I can relate to this. My most successful videos, ones that drove millions in views and sales, were raw, unscripted walk-and-talk videos shot at the airport with no microphone. The polished studio content generally hasn’t done as well.

When production value matters

That said, Ken made an important point about when production value does matter. He took one of his best-performing webcam videos, re-shot it line by line on a white sand beach in the Philippines with a full crew, and it outperformed the original by eight times in qualified leads.

The key: he already had a proven winning formula. He didn’t go to an exotic location hoping the scenery would carry the content. He took proven content and elevated it. That distinction is huge.

Beat the control

For clients spending seven figures monthly on ads, Ken’s team operates on a “beat the control” mentality. They take a winning ad and create 30 variations in a single day, then test each one against the control over 30 days.

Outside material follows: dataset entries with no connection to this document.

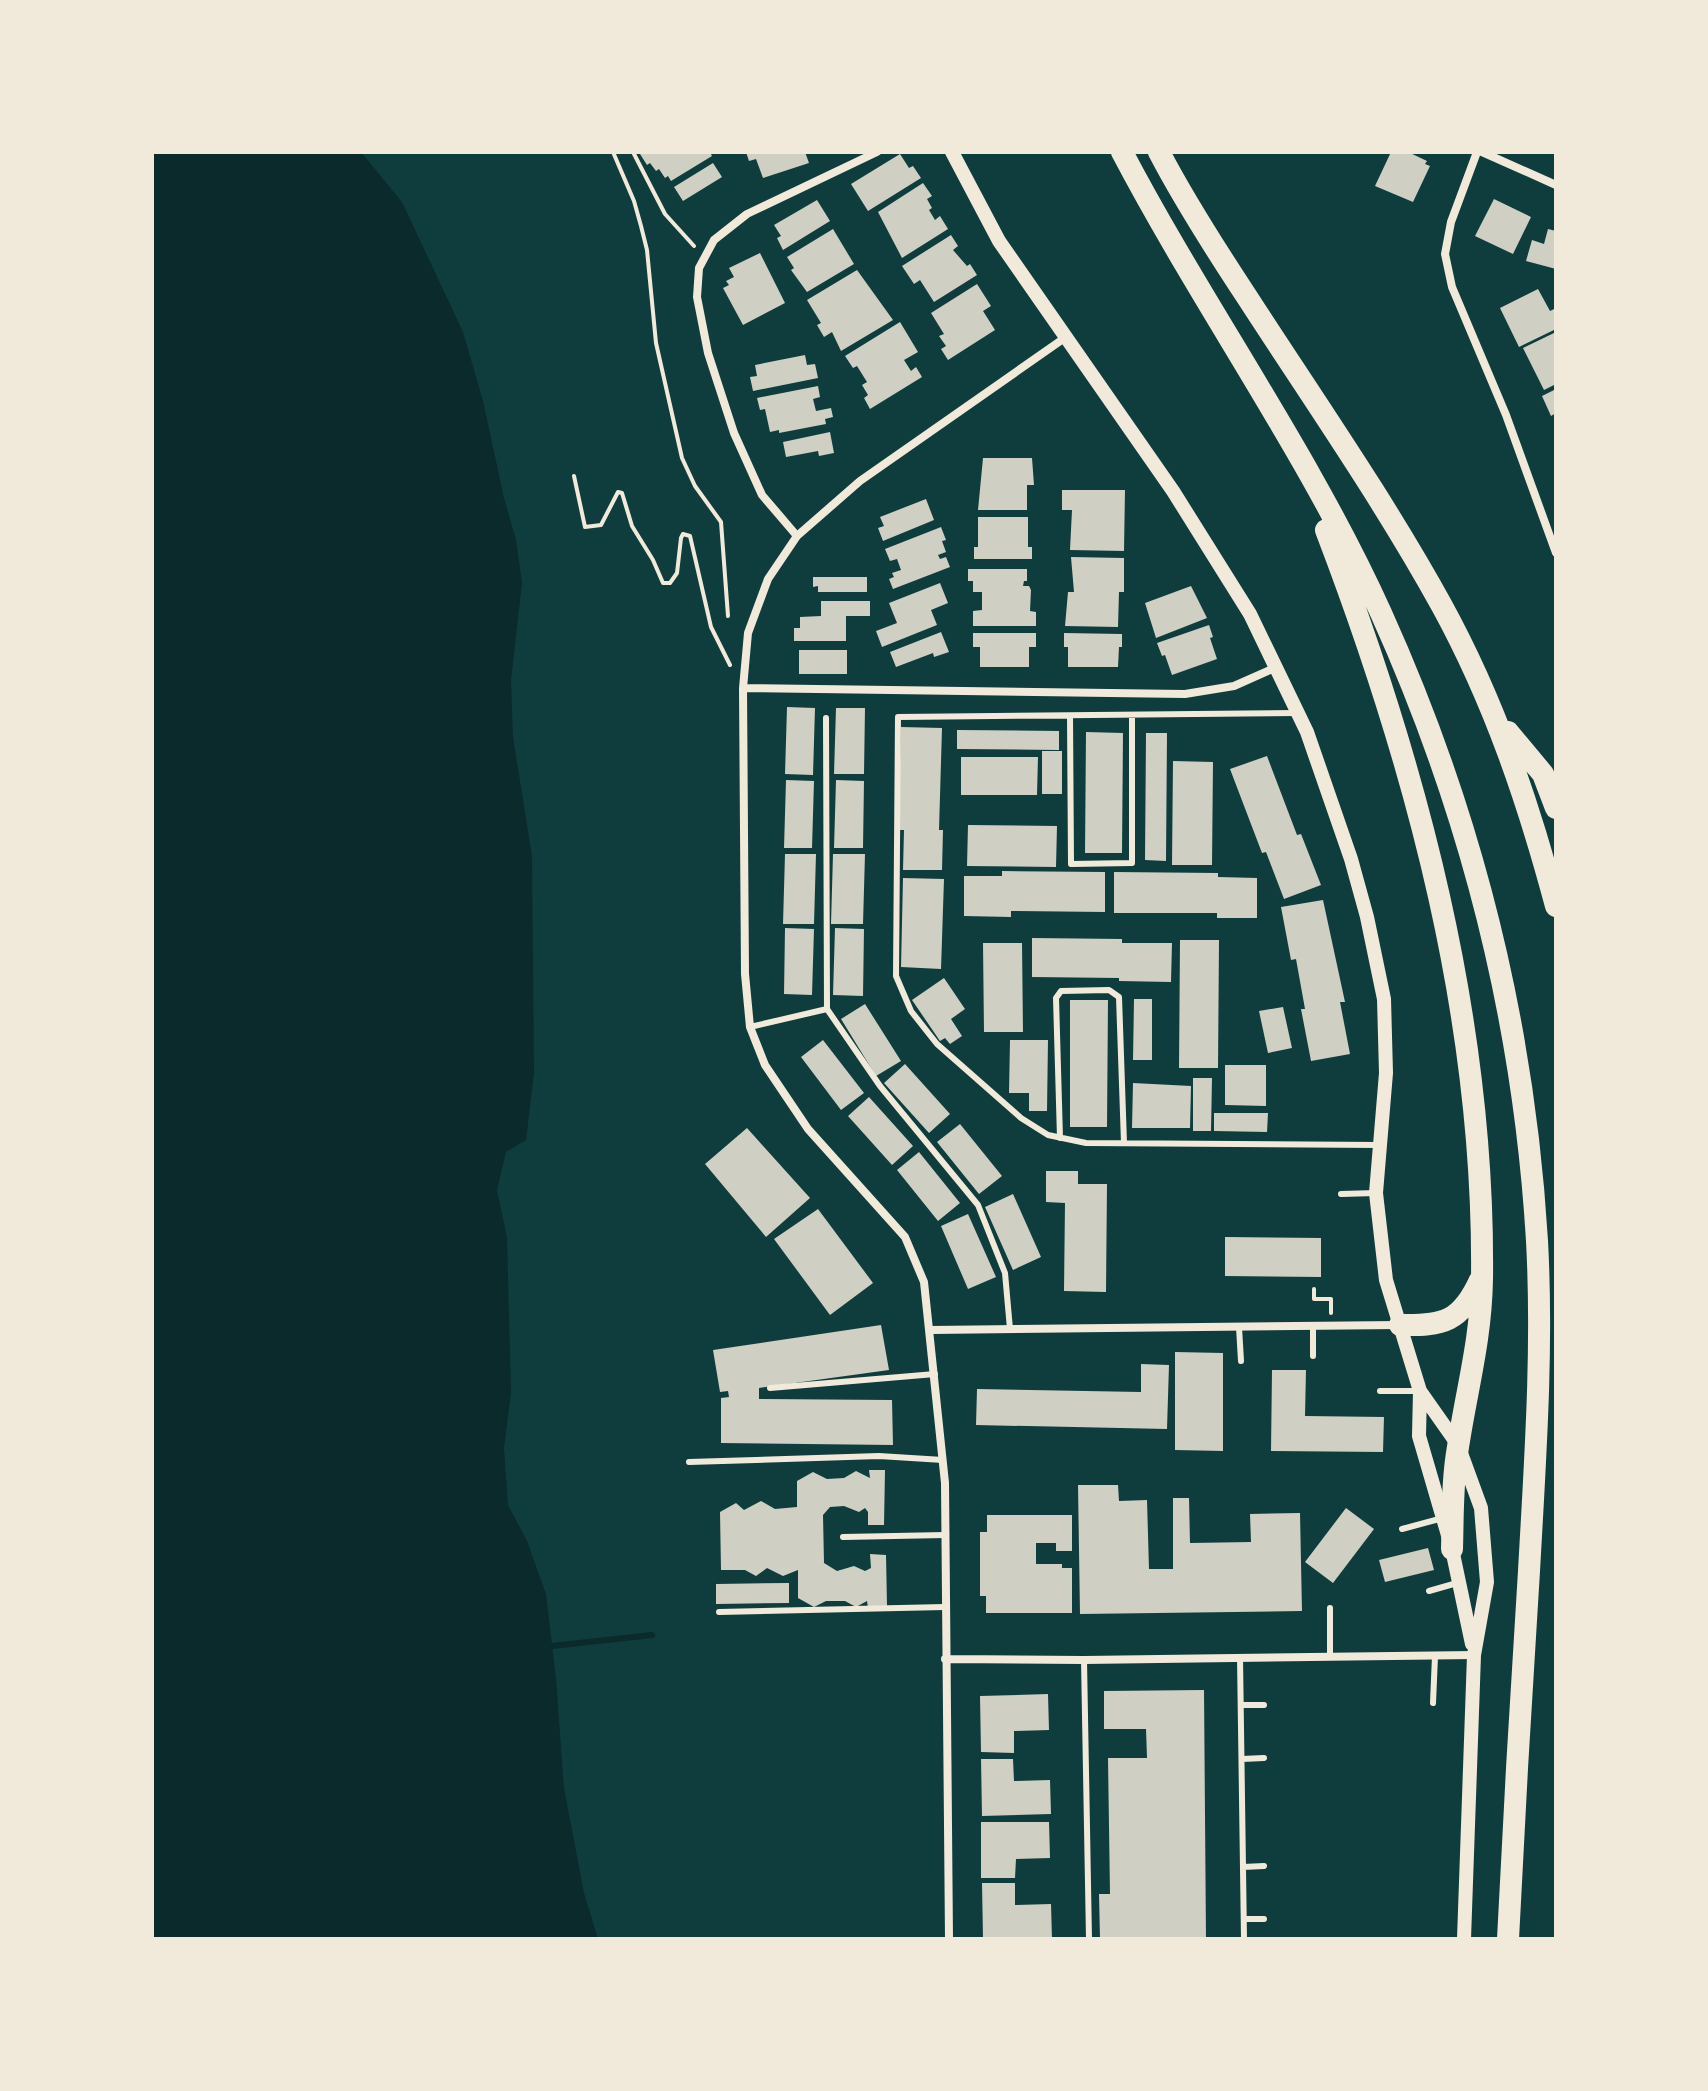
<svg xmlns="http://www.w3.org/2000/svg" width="1708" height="2091" font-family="'Fira Sans Condensed',sans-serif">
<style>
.water{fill:#0a2a2b}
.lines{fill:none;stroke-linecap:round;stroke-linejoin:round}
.stream{stroke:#0a2a2b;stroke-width:6}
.building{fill:#cfcfc3}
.path{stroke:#f1e9da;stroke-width:4}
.service{stroke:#f1e9da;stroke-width:6}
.minor{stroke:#f1e9da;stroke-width:8}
.tertiary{stroke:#f1e9da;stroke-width:14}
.motorway{stroke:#f1e9da;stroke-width:22}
</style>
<rect width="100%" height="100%" fill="#0f3d3e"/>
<!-- water -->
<path class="water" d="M152 152H361L402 202 463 332 483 401 504 498 516 540 522 583 511 680 513 737 532 856 534 1073 526 1140 506 1152 497 1190 507 1238 511 1392 504 1448 508 1505 527 1541 546 1594 556 1679 564 1788 584 1893 598 1939H152Z"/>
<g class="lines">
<!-- stream -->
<path class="stream" d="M552 1646 652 1635"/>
</g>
<!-- building -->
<path class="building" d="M643 152H710L712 156 671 181 668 176 665 178 659 169 656 171 650 163 647 165 640 154Z
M746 152H805L809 163 763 178 756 159 749 161Z
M1391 152H1408L1427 161 1425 164 1430 166 1413 202 1375 186Z
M900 154 909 168 913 166 921 178 868 211 851 184Z
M713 163 722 177 683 201 674 187Z
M923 183 932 196 927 199 932 208 929 210 935 220 940 216 948 229 902 258 878 212Z
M1494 199 1531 217 1513 254 1475 236Z
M817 200 830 221 783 250 777 238 781 236 774 225Z
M833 229 854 264 807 292 791 270 794 268 787 257Z
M1548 229 1556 231V269L1526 261 1532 240 1544 244Z
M951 235 958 246 953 250 967 266 970 264 977 275 934 302 920 280 914 284 902 266Z
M760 253 785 303 743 325 723 288 729 285 726 281 734 277 729 268Z
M857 270 893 320 841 351 832 332 824 337 817 325 821 323 807 300Z
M977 284 991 306 983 311 995 330 948 360 941 349 946 346 939 336 944 334 931 313Z
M1538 289 1550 311 1556 308V329L1519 347 1500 308Z
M900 322 918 352 904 360 911 371 916 367 922 377 870 409 864 398 868 395 862 385 867 382 857 366 853 368 845 356Z
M1556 332V384L1544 390 1523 348Z
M805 355 807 365 815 364 818 378 753 391 750 377 757 376 755 365Z
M818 386 820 397 813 399 816 411 831 408 833 417 825 419 826 424 779 433V430L770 432 765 409 760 410 757 398Z
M1556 389V413L1551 416 1542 396Z
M830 432 834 453 819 456 818 451 786 457 783 442Z
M983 458H1032L1034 485H1027V510H978Z
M1062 490H1125L1124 551 1070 550 1072 510H1062Z
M926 499 934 520 883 541 878 528 884 526 880 517Z
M978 517H1028V547H1032V559H974V547H978Z
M941 527 946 540 942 541 946 552 938 555 940 559 946 557 950 567 893 589 889 579 894 577 892 573 901 570 897 559 890 561 885 549Z
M1071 557 1124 558V592H1119L1118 627 1065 626 1068 592H1074Z
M968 569H1027V581H1024L1023 586H1029L1031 590 1030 611 1036 612V626H973V611L982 610V592H973V581H968Z
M813 577H867V592H818V586L813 587Z
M940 583 948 603 931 610 937 625 882 647 876 631 897 623 889 603Z
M1191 586 1207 618 1156 638 1145 603Z
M821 601H870V616H846V641H794V628H800V617L821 616Z
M1209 625 1213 637 1210 638 1217 659 1172 675 1165 655 1162 656 1157 643Z
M941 632 949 652 934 657 933 653 896 667 890 652Z
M973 633H1036V647H1029V667H980V647H973Z
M1064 633 1122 634V647H1119L1118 667H1068V647H1064Z
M799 650H847V674H799Z
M787 707 815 708 813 775 785 774Z
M836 708H865L864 774H834Z
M901 727 942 728 939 830H943L942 870H903L904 830H898Z
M957 730 1059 731V750L957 749Z
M1086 732 1123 733 1122 853H1085Z
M1146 733H1167L1166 861 1145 860Z
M1042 751H1062V794H1042Z
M1267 756 1297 835 1301 834 1321 885 1284 899 1266 852 1262 853 1230 769Z
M961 757H1038L1037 795H961Z
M1173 761 1213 762 1212 865H1172Z
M786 780 814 781 812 848H784Z
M836 780 864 781 863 848H834Z
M968 825 1057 826 1056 867 967 866Z
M785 854H816L814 924H783Z
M833 854H865L863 924H831Z
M1002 871 1105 872V912L1011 911V917L964 916V876H1002Z
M1114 872 1218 873V877L1257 878V918H1217V913H1114Z
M903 878 944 879 941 969 901 967Z
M1323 900 1345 1002H1340L1350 1054 1311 1061 1301 1009H1305L1296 959 1291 960 1281 907Z
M785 928 814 929 812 995 784 994Z
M835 928 864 929 863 996 833 995Z
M1032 938 1122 939V943H1172L1171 982 1119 981V978L1032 977Z
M1180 940H1219L1218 1068H1179Z
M983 943H1022L1023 1032H984Z
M944 978 965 1009 951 1019 962 1036 950 1044 945 1038 940 1041 912 1000Z
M1134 999H1152V1060H1133Z
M1070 1000H1108L1107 1127H1070Z
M865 1004 901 1061 876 1076 841 1019Z
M1283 1007 1292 1048 1268 1053 1259 1011Z
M823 1040 864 1093 841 1110 801 1057Z
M1010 1040H1048L1047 1111H1029V1093H1009Z
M905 1064 950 1114 929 1133 884 1083Z
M1225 1065H1266V1106L1225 1105Z
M1193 1078H1212L1211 1131H1193Z
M1133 1083 1191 1086 1190 1128H1132Z
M869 1097 913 1146 892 1165 848 1116Z
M1214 1113H1268L1267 1132 1214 1131Z
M960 1124 1002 1176 979 1194 937 1142Z
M747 1128 810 1198 766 1237 705 1164Z
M919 1152 960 1203 938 1221 897 1170Z
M1046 1171H1078V1184H1107L1106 1292 1064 1291 1065 1203 1046 1202Z
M1013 1194 1041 1257 1013 1270 985 1207Z
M818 1209 873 1283 830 1315 774 1239Z
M968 1214 996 1277 968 1289 941 1226Z
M1225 1237 1321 1238V1277L1225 1276Z
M881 1325 889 1370 759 1388V1399L892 1400 893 1445 721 1443V1398L729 1397 728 1391 720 1392 713 1350Z
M1175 1352 1223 1353V1451L1175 1450Z
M1141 1364 1169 1365 1167 1429 976 1425 977 1389 1141 1392Z
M1272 1370H1306L1305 1416 1384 1417 1383 1452 1271 1451Z
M869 1470H885L884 1525H868V1512L865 1508 859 1512 844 1506 830 1507 823 1515 824 1563 837 1571 854 1566 865 1571 871 1568 870 1554 886 1555 887 1606 868 1608 867 1601 856 1607 845 1601H826L814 1607 798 1598V1570L783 1576 767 1568 756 1576 745 1570H721L720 1512 736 1503 744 1510 761 1501 775 1509 797 1507V1481L813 1472 827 1479 844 1478 856 1471 870 1478Z
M1078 1485H1118L1119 1501 1147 1500 1149 1569H1173V1498H1189L1190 1543 1251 1542 1250 1514 1300 1513 1302 1611 1080 1614Z
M1346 1508 1374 1529 1333 1583 1305 1562Z
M987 1515H1072V1551H1056V1543H1036V1564H1062V1568H1072V1613H986V1596H980V1532H987Z
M1428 1548 1434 1570 1385 1582 1379 1560Z
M789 1583V1603L716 1604V1584Z
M1204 1690 1206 1939H1100L1099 1894H1110L1108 1758H1147L1146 1729H1104V1691Z
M1048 1694 1049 1730 1014 1731V1753L981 1752 980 1696Z
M981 1759H1013L1014 1781 1050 1780 1051 1814 982 1816Z
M981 1822H1049L1050 1858 1016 1859 1015 1878H981Z
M982 1883H1015V1905L1051 1904 1052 1939H983Z"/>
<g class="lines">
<!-- path -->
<path class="path" d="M613 152 634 201 641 226 647 250 656 343 682 458 695 486 721 522 728 616
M633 152 665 214 694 246
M574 476 585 527 601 525 618 492 622 493 632 526 653 560 663 583H670L677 573 681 538 683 534 690 536 711 627 730 665
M1314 1289V1299H1331V1313"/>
<!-- service -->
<path class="service" d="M1298 713 898 717 896 976 911 1011 937 1044 1021 1118 1048 1135 1086 1143 1379 1145
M1070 716 1071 864 1132 863V715
M826 718 827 1009 880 1086 978 1205 1005 1273 1010 1329
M750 1027 827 1009
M1060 1138 1056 998 1061 991 1109 990 1119 997 1124 1143
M1341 1194 1376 1193
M1313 1326V1356
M1239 1327 1241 1361
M770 1388 935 1374
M1380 1391H1420
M689 1462 879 1456 943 1460
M1402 1529 1443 1518
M843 1537 945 1535
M1429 1591 1457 1583
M719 1612 945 1607
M1240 1657 1244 1939
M1330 1657V1608
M1084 1660 1089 1939
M1433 1703 1435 1656
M1241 1705H1264
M1242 1759 1264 1758
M1243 1867 1264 1866
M1244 1919H1264"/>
<!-- minor -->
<path class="minor" d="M1477 152 1451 222 1445 254 1452 287 1506 415 1556 553
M1482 152 1556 185
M797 536 762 495 734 433 708 353 697 297 699 268 714 240 747 214 877 152
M743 688 1185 694 1234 686 1277 667
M931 1330 1398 1325
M945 1659 1084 1660 1474 1655
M949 1939 945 1483 924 1282 905 1237 808 1129 765 1065 750 1027 745 974 743 688 748 633 768 579 797 536 860 481 1066 337"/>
<!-- tertiary -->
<path class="tertiary" d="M952 152 999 241 1173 491 1250 614 1307 732 1351 859 1367 917 1384 999 1386 1073 1376 1193 1386 1280 1420 1391 1458 1445 1481 1508 1487 1582 1474 1655 1464 1939
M1420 1391 1419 1436 1452 1549 1472 1644"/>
<!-- motorway -->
<path class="motorway" d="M1122 152C1204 308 1308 452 1381 613 1471 812 1524 1023 1537 1241 1543 1351 1535 1462 1529 1571 1521 1694 1514 1816 1508 1939
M1159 152C1185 202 1216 250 1247 297 1313 399 1383 499 1442 606 1494 701 1528 801 1556 906
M1326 530C1417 768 1485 1022 1482 1279 1481 1340 1467 1388 1458 1447 1452 1481 1453 1515 1452 1549
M1508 732 1543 774 1556 808
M1400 1325C1443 1326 1461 1322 1480 1280"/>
</g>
<!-- border -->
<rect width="1708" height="2091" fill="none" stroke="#f1e9da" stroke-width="308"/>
</svg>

Any business owner can apply this at a smaller scale. Boost your best organic post for $50 a day, establish a baseline cost per lead, then create variations and run them simultaneously. Kill the loser, bring up a new challenger. I love this approach because it’s just playing King of the Hill with your content.

The power of curiosity hooks

Ken emphasized the importance of non-obvious opening hooks. Instead of showing a product directly, create curiosity. His example: instead of opening an ad for a dog grooming brush with the brush itself, start with a video of fur tumbling out of a truck. Viewers think, “What am I looking at?” That curiosity pulls them in, and the longer you stretch that tension before the reveal, the bigger the impact.

It reminded me of the Harmon Brothers’ Squatty Potty ads, non-obvious things that tie back to an ordinary product.

AI in video production

Ken is pragmatic about AI, and this part of our conversation really got me thinking. He uses HeyGen to animate his face to pre-recorded audio, which lets him record naturally without the pressure of being on camera. The key insight: don’t use text-to-speech. Record your real voice with natural intonations, then let AI animate your face to match.

I’m going to try this myself. I often have thoughts I want to record but I’m not in a studio setting. If I can just record the audio and have AI handle the video, that changes everything.

As for AI fully replacing creative work, Ken believes it can interpolate but not yet extrapolate. “It knows how to sound human, it doesn’t know how to think human.” I think that’s the perfect way to put it.

What it all comes down to

Sitting with Ken reminded me that the fundamentals haven’t changed: find what works, do more of it, and measure what actually matters for your business. Stop chasing views. Focus on how many viewers became clients.

As Ken put it: “If your intended purpose is to generate leads and engagement on social media for your business, then I’m your guy. And it’s not about virality. It’s about getting the right engagement from the right people.”

I could just sit and marinate in the way Ken thinks, because it reprograms my brain. If you’re a business owner trying to figure out video, I hope this conversation does the same for you.